**Excerto fornecido**

· · ·

Pior do Que as Mudanças Constantes na Proteção Civil, Seria Persistir em Erros


O comandante operacional da Autoridade Nacional de Proteção Civil, Coronel Duarte da Costa é o convidado desta semana do programa Entrevista TSF / DN.

Ingressou na academia militar em 1981, foi adjunto do PR Jorge Sampaio e assessor de relações externas no gabinete do ministro da defesa, Augusto Santos Silva. Na carreira militar, coronel de infantaria, passou pela Eurofor, em Florença, mas também por teatros como Macedónia ou Afeganistão. Comandou a escola de tropas paraquedistas, passou pelo regimento de comandos e como Chefe de Estado-maior das Forças Terrestres planeou, entre outras coisas, as ações do exército no combate aos incêndios.

A meteorologia ajudou a relativizar este facto mas o coronel assumiu esta função a semanas do arranque da fase mais complicada da época de incêndios. Já teve tempo para arrumar a casa?

Tive tempo para encontrar uma casa que já estava arrumada. Não podemos assumir que estes processos e organizações estejam de tal forma desestruturados que quando chegamos vamos encontrar uma casa não arrumada. Não, a casa estava arrumada e precisava de outra orientação na parte operacional. Foi isso que trouxe com o meu estilo de liderança e de trabalhar com toda a gente. Mas podem crer que os meus antecessores fizeram um trabalho muito meritório e eu só posso continuar.

· · ·

**Listagem fornecida**
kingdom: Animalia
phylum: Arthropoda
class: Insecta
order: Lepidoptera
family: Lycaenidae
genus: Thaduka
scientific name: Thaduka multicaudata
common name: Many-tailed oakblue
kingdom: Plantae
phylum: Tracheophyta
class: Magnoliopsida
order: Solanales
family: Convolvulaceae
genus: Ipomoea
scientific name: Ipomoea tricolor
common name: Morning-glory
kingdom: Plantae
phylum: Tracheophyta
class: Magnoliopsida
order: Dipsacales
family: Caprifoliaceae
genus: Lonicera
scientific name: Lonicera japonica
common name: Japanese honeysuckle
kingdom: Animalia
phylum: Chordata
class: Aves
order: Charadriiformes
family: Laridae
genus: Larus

· · ·

**Tarefa 1**
Transcreva a entrevista ao comandante da Proteção Civil de "Pior do Que" a "combate aos incêndios.", substituindo "Florença" por "Bruxelas".
**Tarefa 2**
Escreva a continuação da entrevista ao comandante da Proteção Civil, a partir da última frase apresentada.

**Resultado esperado 1**
Pior do Que as Mudanças Constantes na Proteção Civil, Seria Persistir em Erros


O comandante operacional da Autoridade Nacional de Proteção Civil, Coronel Duarte da Costa é o convidado desta semana do programa Entrevista TSF / DN.

Ingressou na academia militar em 1981, foi adjunto do PR Jorge Sampaio e assessor de relações externas no gabinete do ministro da defesa, Augusto Santos Silva. Na carreira militar, coronel de infantaria, passou pela Eurofor, em Bruxelas, mas também por teatros como Macedónia ou Afeganistão. Comandou a escola de tropas paraquedistas, passou pelo regimento de comandos e como Chefe de Estado-maior das Forças Terrestres planeou, entre outras coisas, as ações do exército no combate aos incêndios.

**Resultado esperado 2**
É o quarto comandante operacional nacional em 16 meses. Esta mudança de liderança não pode ser boa, seja qual for a instituição. Encontrou reflexos dessa instabilidade, que o TC num relatório recente dizia que não beneficiava a instituição?

Acima de tudo encontrei reflexos nas pessoas. As organizações são estruturas feitas de pessoas e não podemos esquecer-nos disso. Uma das principais ações que tenho tentado levar com esta nova missão tem sido fazer aquilo que é trabalhar a imagem que aquela casa teve, a imagem dos agentes de proteção de civil e de todos os que participam no combate diário a um conjunto de situações ocasionadas por riscos tão diversos como os incêndios, mas não só, que os obrigam a um trabalho diário, continuado, profissional naquilo que é a preservação da vida dos portugueses. 

Costumo dizer que a mim compete-me dignificar esta imagem, facilitar as formas de trabalho, arranjar metodologias que permitam que, mais e melhor, os meus agentes possam combater e trabalhar na prossecução da sua missão fundamental: salvaguardar a vida dos portugueses e os bens de Portugal. Aproveito para dizer que todos os reflexos que são tidos como decorrentes de alterações naquilo que é a estrutura operacional, são de evitar a todos os níveis mas pior do que tentar resolver questões por problemas de liderança que possam suceder, é persistir nesses mesmos erros. Eu vejo esta mudança como uma situação normal das organizações, mais ainda por tudo o que sucedeu o ano passado, que foi um ano muito atípico.

Acha que a imagem da proteção civil foi beliscada por tudo o que aconteceu no ano passado?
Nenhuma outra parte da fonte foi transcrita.